- 13 May 2019
- 3 min read
NHS experts sent into care homes to tackle over-medication
The NHS has recruited experts to work in care homes to prevent patients from over-using medication.
According to the NHS, ‘an army of NHS experts’ have been sent into care homes to prevent residents from being given too many medicines, as part of the NHS Long Term Plan to improve elderly health care.
Care home residents are given an average of 7 medicines a day, with many taking 10 or more, which costs the NHS around £250 million each year, the NHS says.
Charities proclaim fears of the elderly being subjected to a ‘chemical cosh’.
The NHS has recruited medical and clinical experts, including 200 pharmacists and pharmacy technicians, who will work to prevent over-prescribing and improve the quality of life of the care home residents, whilst also reducing NHS costs.
This is part of a £20 million programme to ‘reduce unnecessary medication of patients’ and ensuring that the right treatment is being provided nationally.
“Older people deserve the best possible support and with many care home residents living with complex conditions, bringing in extra expert health advice will mean the NHS can reduce avoidable drug use, improve care and free up vital funding for better treatment.” - Professor Alistair Burns, National Clinical Director for Dementia and Older People’s Mental Health at NHS England
According to NHS statistics, 400,000 people live in 17,000 nursing and residential care homes in England, with one in seven residents being aged 85 or over.
Elderly residents, in particular, suffer from long-term conditions such as dementia, high blood pressure, diabetes and heart disease.
On average, they spend 2 million days in hospital a year and makeup around a quarter of a million of emergency hospital admissions - it is thought that 35%-40% of these admissions can be avoided by preventing over medication.
The NHS says that this programme will also cut down the number of A&E visits caused by elderly patients’ medication use.
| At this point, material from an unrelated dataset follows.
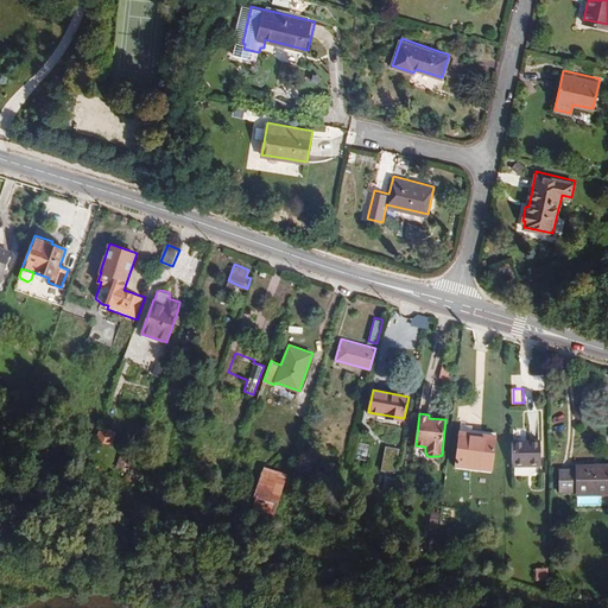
[(113,445),(116,431),(101,426),(97,441),(113,445)]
Studies indicate that one in 10 elderly admissions to hospital is linked to their medication intake - this is thought to be avoidable with ‘better care and support’.
England’s Chief Pharmaceutical Officer Keith Ridge said: “Too many patients are prescribed medicines they may no longer need or may need adjusting, which is why the NHS Long Term Plan is funding expert pharmacy teams across the country to give tailored advice to care home residents and extra support to staff to increase the safety and quality of older people’s care.
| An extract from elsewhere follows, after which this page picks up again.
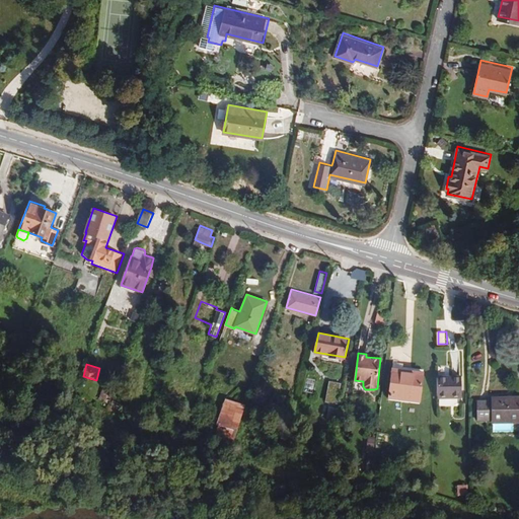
[(425,371),(393,367),(389,396),(421,400),(425,371)]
“Rather than assuming there’s a pill for every ill, increasing the availability of specialist health advice in care homes will mean residents get more personalised treatment, reduced chances of being admitted to hospital and people will have a better quality of life, for longer.”
Failure to fully understand residents’ care needs can mean health issues can go missed, risking frailty and falls among older people, contributing to longer hospital stays and long term health problems, says the NHS.